Gaming- This is the priority I wish was second to the kids, as it encompasses more than just playing games.  For me, the gaming hobby also encompasses writing, studying the history of the hobby, entertaining my friends, and crafting social organizations.  It's not just rolling dice.  I've developed a particular affinity and interest in the roots and history of the hobby over the last year, reading books like Playing At The World and Of Dice and Men.  I've been reading rules systems from the dawn of the hobby, from Chainmail to Top Secret to Boot Hill.  It calms me and entertains me.
  I guess I also include my fandom activities in gaming.  As XO of the Starship Texas/Royal Dragoons I have a lot of fun running game club events.  There's more than a little frustration there, too, but once I graduate and can turn more energy toward the club this stuff will sort itself out.  I wish I could say that I would finish some projects or start new ones this year, but with school going on I really can't make any promises there, either.  Most of my energy goes to the kids and passing my classes.  If I can clatter dice a coupla times a month, that will help keep me sane.

Guard- Sadly, now that I've been in Guard for eight months, I'm not finding it anywhere as satisfying as I had hoped.  My duties have thus far consisted of web site work and document creation.  I had hoped for something a little less like what I do for a living.  Also - after my epic struggle to lose 54 lbs, I have gained 15-20 of it back.  I am deeply ashamed of this, and am working to correct it.  I make no excuses, save that being a graduate student coupled with stress, holidays, and eating out a lot due to the fridge being out of commission did a number on my figure.  My uniform is now tighter than I'd like, and I'm embarrassed to put it on.  Thinking about the next drill or web tasking just stresses me out.  I keep wondering when I'll get my enthusiasm back.  When I swore in, my first question was how soon I could apply for Officer Candidate School.  Now?  I keep looking for a good reason to pull the loud handle.  What keeps me in the Guard is my friends- we joined as a group.  We're there to support one another.  I keep thinking if one of us leaves, it will trigger an exodus either out of the Guard or to other  units and other opportunities.  I don't want to be the pebble that starts the avalanche.

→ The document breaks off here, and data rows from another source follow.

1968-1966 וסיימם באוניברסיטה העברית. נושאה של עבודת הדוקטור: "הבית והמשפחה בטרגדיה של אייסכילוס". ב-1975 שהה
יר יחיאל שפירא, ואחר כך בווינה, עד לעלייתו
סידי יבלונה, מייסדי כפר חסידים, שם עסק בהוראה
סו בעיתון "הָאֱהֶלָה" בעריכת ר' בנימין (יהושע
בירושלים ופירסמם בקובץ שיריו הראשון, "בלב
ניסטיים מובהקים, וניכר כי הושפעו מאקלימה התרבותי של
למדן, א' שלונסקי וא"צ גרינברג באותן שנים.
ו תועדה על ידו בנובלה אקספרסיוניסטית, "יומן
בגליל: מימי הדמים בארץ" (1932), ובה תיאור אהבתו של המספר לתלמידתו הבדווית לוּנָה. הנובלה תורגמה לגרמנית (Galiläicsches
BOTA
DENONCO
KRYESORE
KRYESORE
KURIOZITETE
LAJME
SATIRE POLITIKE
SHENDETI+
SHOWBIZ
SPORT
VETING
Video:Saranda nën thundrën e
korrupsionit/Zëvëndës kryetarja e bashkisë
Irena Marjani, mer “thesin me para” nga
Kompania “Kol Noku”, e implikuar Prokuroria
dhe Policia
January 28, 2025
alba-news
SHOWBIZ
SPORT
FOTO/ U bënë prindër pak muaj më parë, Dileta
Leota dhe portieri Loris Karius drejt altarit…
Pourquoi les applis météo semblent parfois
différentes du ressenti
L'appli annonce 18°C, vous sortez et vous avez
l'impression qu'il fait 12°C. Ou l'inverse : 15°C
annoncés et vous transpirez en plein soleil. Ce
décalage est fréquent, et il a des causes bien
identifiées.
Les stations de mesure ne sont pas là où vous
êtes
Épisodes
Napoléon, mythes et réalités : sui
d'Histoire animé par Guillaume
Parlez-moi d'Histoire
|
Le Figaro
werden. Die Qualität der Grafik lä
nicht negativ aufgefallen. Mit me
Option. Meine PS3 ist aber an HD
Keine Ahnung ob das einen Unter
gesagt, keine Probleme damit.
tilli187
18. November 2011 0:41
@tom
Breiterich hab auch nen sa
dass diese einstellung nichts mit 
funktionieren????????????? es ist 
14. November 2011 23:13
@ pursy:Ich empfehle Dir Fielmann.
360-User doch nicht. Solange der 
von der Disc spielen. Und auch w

  So, for the record's sake, that's where I being 2014.
  • Fatherhood - Loving it, can't wait to see what's next.
  • Work/School - Becoming jaded and ambivalent about the sadly necessary former; ready for the latter to be OVER already.
  • Gaming - The one thing keeping my brain sane outside of my kids.  Need to stabilize my gaming time, and maybe write here and there as time permits.  Especially here on the blog.
  • Guard - Time will tell, but right now not what I had hoped or signed on for.